Canon Scoopic 16, 16 M and 16 MS. David W. Samuelson: Motion Picture (Film) Camera Data: "Film threading is semi-automatic. Gate pressure plate may be removed for checking and cleaning. To load, open camera door and place roll of film on rear spindle, trim film end with cutter and insert tip of film into guide. With speed set at 16 or 24 fps, run camera while pressing film. Film will automatically thread. Check loops are properly formed, secure loose end of film to take-up spool, put take-up spool on front spindle, close camera door and run camera until footage counter reads ' 0 '." The film guide release pin is situated above the upper feed roller.

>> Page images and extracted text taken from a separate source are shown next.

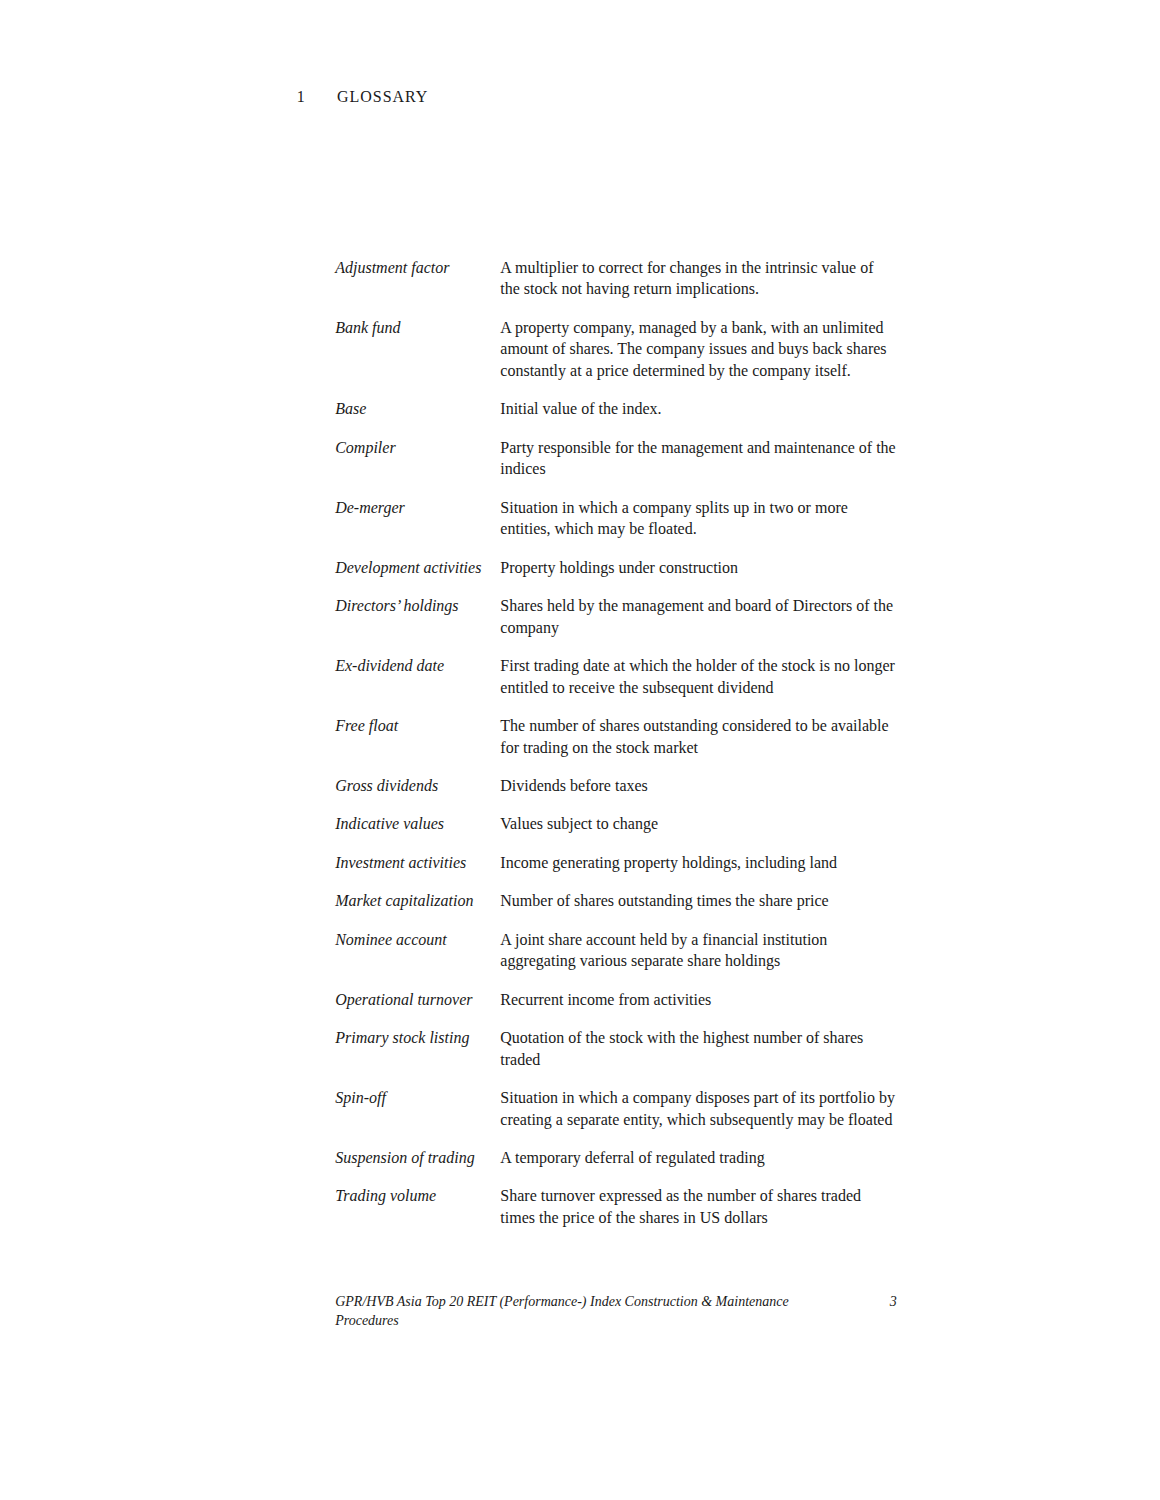1 Glossary
Adjustment factor
A multiplier to correct for changes in the intrinsic value of the stock not having return implications.
Bank fund
A property company, managed by a bank, with an unlimited amount of shares. The company issues and buys back shares constantly at a price determined by the company itself.
Base
Initial value of the index.
Compiler
Party responsible for the management and maintenance of the indices
De-merger
Situation in which a company splits up in two or more entities, which may be floated.
Development activities
Property holdings under construction
Directors’ holdings
Shares held by the management and board of Directors of the company
Ex-dividend date
First trading date at which the holder of the stock is no longer entitled to receive the subsequent dividend
Free float
The number of shares outstanding considered to be available for trading on the stock market
Gross dividends
Dividends before taxes
Indicative values
Values subject to change
Investment activities
Income generating property holdings, including land
Market capitalization
Number of shares outstanding times the share price
Nominee account
A joint share account held by a financial institution aggregating various separate share holdings
Operational turnover
Recurrent income from activities
Primary stock listing
Quotation of the stock with the highest number of shares traded
Spin-off
Situation in which a company disposes part of its portfolio by creating a separate entity, which subsequently may be floated
Suspension of trading
A temporary deferral of regulated trading
Trading volume
Share turnover expressed as the number of shares traded times the price of the shares in US dollars
GPR/HVB Asia Top 20 REIT (Performance-) Index Construction & Maintenance Procedures 3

Canon Scoopic 16 MS Camera. Verne and Sylvia Carlson: Professional Cameraman's Handbook: "To thread: 1. Bring film end down to cutter at bottom of camera, insert in blade, engage film perforation on pin, and cut film by depressing cutter. Remove cut-off piece and discard. 2. Insert film end into feed sprocket. Push camera Start Button. Film will automatically: enter feed sprocket, follow top loop-former, enter gate, follow lower loop-former, enter Inching Knob sprocket, be deflected downward over the guide roller. Allow an additional 45―61 cm (18―24 in) to feed through before stopping camera. 3. Loop film under accessory take-up roller. Bring film end up and insert into adapter throat until perforations engage sprocket; rotate Take-up Knob on adapter until film enters take-up side of magazine. 4. Roll film on core clockwise. Place lid on take-up side of magazine. 5. Depress Loop-former Release Pin (above feed sprocket). Apply power in short bursts and observe action of film. If satisfactory, stop camera, reset footage counter on adapter, and close door."